Aim of the exercise: Write out, with no changes, every line starting at the one that contains "left hip: (323, 266)" and ending at the last line of the data below. Leave pictures out.

Records from a data collection
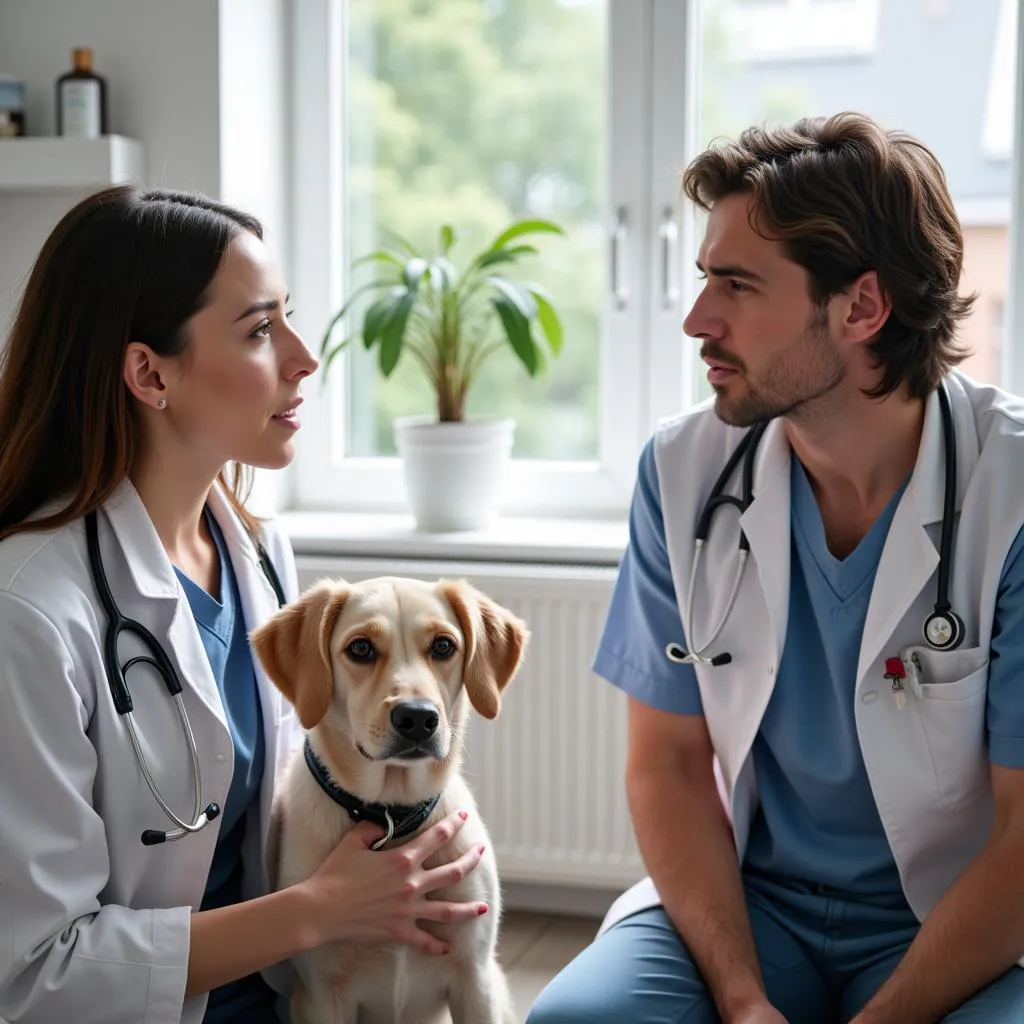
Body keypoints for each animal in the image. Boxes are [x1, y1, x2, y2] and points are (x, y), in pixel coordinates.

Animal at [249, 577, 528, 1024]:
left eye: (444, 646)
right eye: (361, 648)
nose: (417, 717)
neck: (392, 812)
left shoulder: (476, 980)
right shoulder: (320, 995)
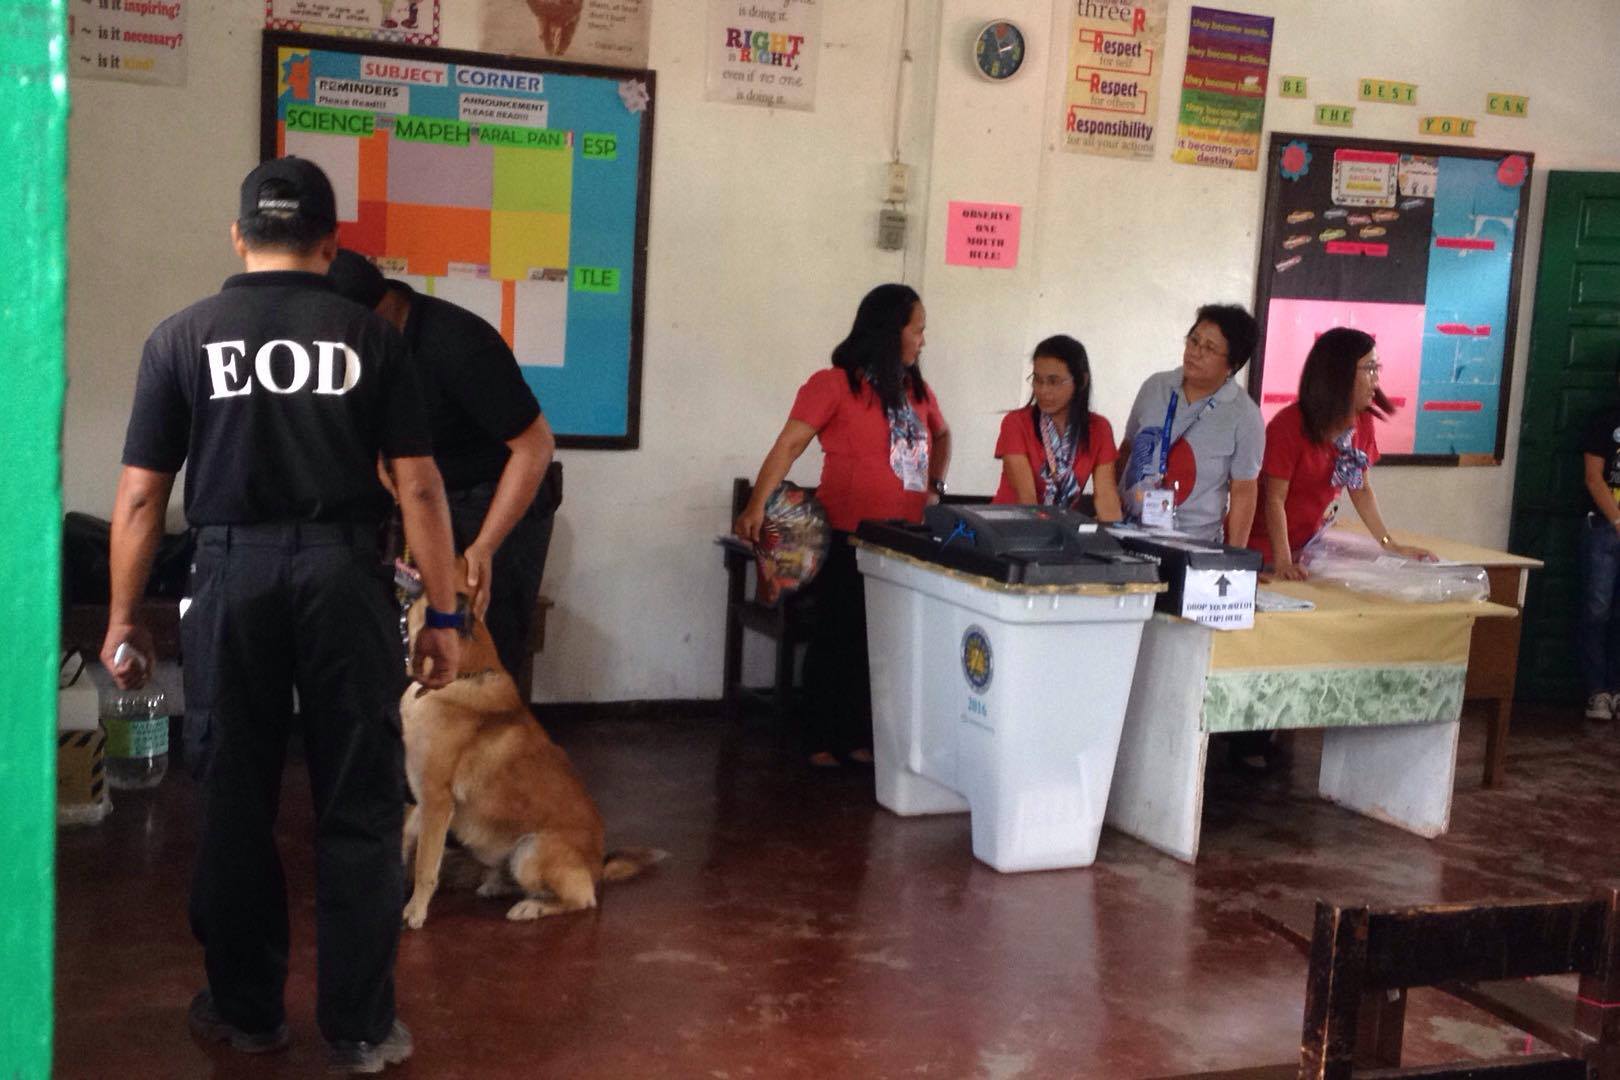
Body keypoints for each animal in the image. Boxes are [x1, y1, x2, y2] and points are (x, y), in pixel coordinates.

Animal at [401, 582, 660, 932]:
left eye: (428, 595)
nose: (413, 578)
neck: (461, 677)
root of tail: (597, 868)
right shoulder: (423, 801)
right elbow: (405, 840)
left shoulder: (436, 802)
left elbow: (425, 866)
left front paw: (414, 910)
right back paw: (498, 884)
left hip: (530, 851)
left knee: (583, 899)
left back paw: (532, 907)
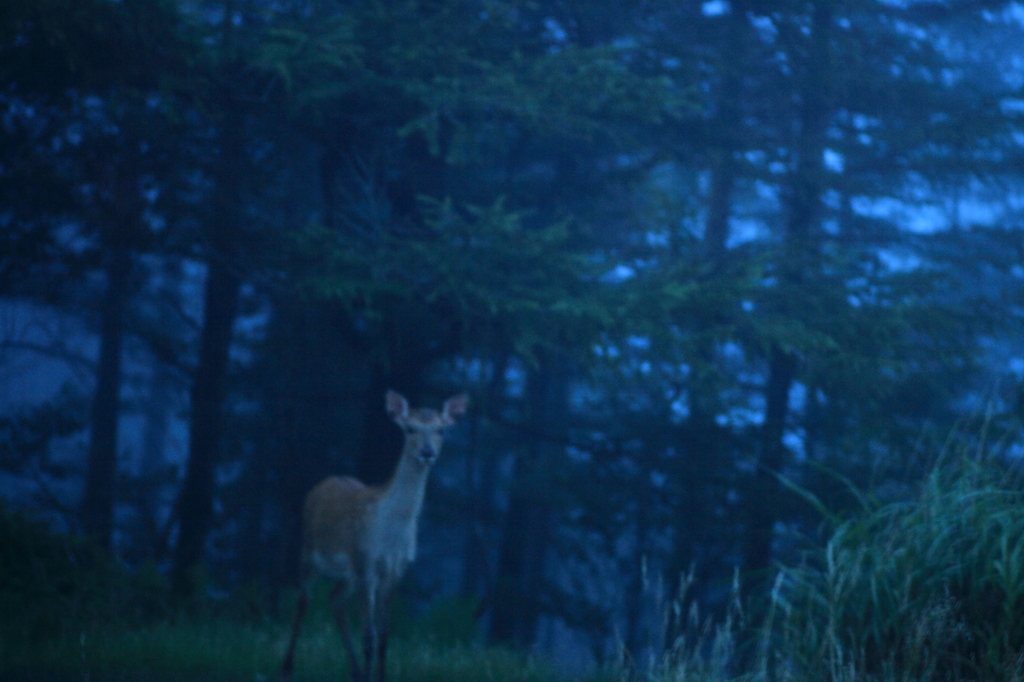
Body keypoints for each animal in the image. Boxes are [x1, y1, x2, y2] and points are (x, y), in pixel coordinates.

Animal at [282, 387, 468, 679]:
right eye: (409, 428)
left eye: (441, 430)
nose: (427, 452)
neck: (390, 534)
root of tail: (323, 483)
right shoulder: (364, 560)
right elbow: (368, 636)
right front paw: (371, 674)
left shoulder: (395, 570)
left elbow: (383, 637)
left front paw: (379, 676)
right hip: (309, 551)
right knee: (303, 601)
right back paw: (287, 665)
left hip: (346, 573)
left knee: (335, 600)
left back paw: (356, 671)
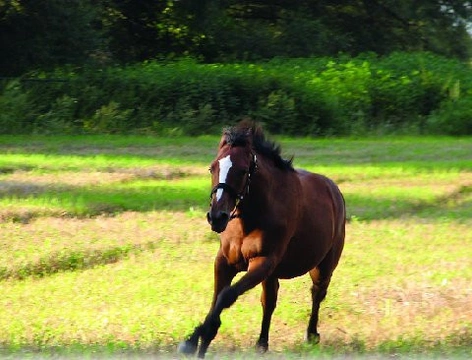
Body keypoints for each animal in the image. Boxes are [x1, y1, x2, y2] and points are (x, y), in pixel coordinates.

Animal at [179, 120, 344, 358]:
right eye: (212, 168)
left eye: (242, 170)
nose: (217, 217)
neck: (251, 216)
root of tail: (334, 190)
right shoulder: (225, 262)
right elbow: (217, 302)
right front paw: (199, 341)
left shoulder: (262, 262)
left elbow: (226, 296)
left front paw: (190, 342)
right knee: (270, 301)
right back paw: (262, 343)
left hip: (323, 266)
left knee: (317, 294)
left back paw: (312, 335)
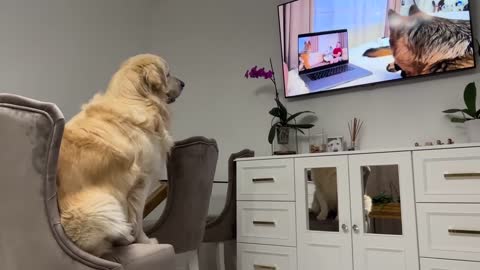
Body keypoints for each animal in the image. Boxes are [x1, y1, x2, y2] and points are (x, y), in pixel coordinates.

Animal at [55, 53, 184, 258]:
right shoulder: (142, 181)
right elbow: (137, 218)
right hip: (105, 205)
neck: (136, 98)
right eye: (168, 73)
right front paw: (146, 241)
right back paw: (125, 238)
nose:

Answer below:
left hip: (323, 266)
left knee: (317, 294)
left back paw: (312, 335)
Body keypoints for each animal in the image. Boxes are [x1, y1, x2, y2] and points are (x, y), in pixel coordinates.

Animal at [55, 53, 184, 258]:
right shoulder: (142, 181)
right elbow: (137, 218)
right hip: (105, 205)
neck: (136, 98)
right eye: (168, 73)
right front paw: (146, 241)
right back paw: (125, 238)
nose:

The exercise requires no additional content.